Ian Johnson, head of private client services at Grant Thornton, commented: "While it used to be a tax on the very rich, our research has shown it is a growing problem for millions of people with modest estates."

A major factor for this is that house prices are expected to continue increasing at a faster rate than the rise in the inheritance tax threshold.

A separate study from Halifax calculated that house prices increased by 164 per cent between 1995 and 2005, whereas the inheritance tax threshold rose by only 79 per cent in the same period.

The threshold has now gone up to £325,000 for 2009/10 but it will have to increase at more regular intervals to reduce the deficit. Halifax estimates that if the threshold had risen in line with house prices over the past 10 years, then this year's threshold would currently be £430,000.

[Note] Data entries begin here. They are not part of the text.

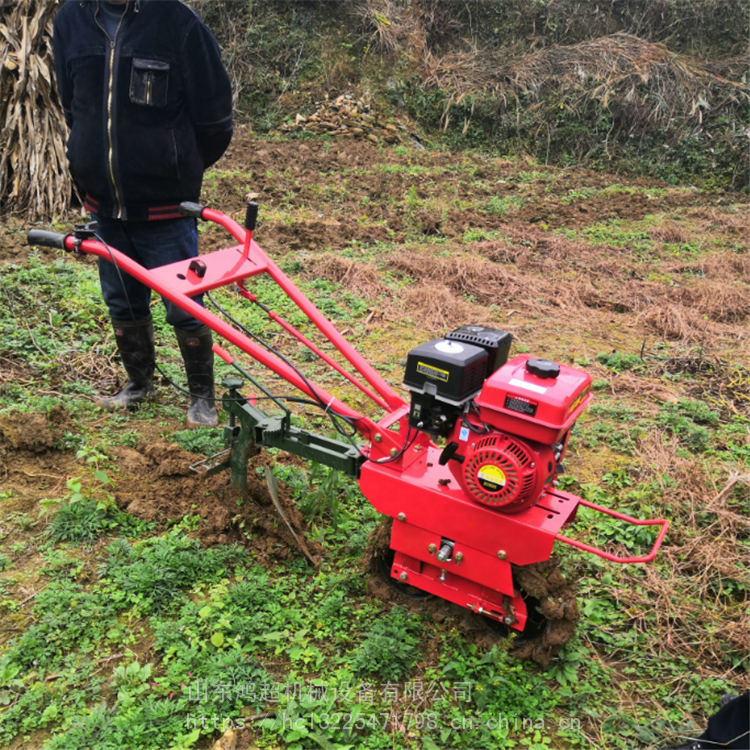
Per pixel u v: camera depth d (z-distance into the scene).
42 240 3.59
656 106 17.09
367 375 3.42
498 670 2.95
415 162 14.55
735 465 4.69
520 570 2.90
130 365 4.65
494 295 7.64
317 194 10.55
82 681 2.77
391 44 17.09
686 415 5.39
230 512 3.70
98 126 3.89
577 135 17.11
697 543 3.89
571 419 2.72
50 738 2.55
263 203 9.99
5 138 8.02
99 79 3.84
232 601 3.18
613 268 8.75
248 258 3.76
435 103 17.34
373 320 6.74
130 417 4.63
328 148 14.38
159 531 3.64
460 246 9.12
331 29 16.94
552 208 11.66
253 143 13.77
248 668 2.84
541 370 2.74
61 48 3.98
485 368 2.95
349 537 3.70
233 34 16.52
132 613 3.09
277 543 3.57
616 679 3.06
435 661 3.01
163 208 4.15
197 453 4.25
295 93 16.14
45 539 3.49
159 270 3.50
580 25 19.31
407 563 3.20
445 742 2.65
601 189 14.04
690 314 7.41
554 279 8.23
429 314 6.91
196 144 4.19
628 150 17.08
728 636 3.28
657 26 19.38
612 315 7.44
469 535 2.90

Inheritance Tax (IHT) Nil-Rate Band

 Legislation was  introduced in the Finance Bill 2008 to allow for the transfer of any unused IHT nil-rate band on a person’s death on or after 9 October 2007 to the estate of their surviving spouse or civil partner.

This will apply where the IHT nil-rate band of the first deceased spouse or civil partner was not fully used in calculating the IHT liability of their estate.

When the surviving spouse or civil partner dies, the unused amount may be added to their own nil-rate band.

The amount of the nil-rate band potentially available for transfer will be based on the proportion of the nil-rate band that was unused when the first spouse or civil partner died.

For example, if on the first death the chargeable estate is £150,000 and the nil-rate band is £300,000, then 50 per cent of the original nil-rate band would be unused.

If the nil-rate band when the surviving spouse dies is £350,000, then that would be increased by 50 per cent to £525,000.

If none of the original nil-rate band was used – because the entire estate was left to a surviving spouse – then if the nil-rate band when the surviving spouse dies is £450,000 say, that would be increased by 100 per cent to £900,000.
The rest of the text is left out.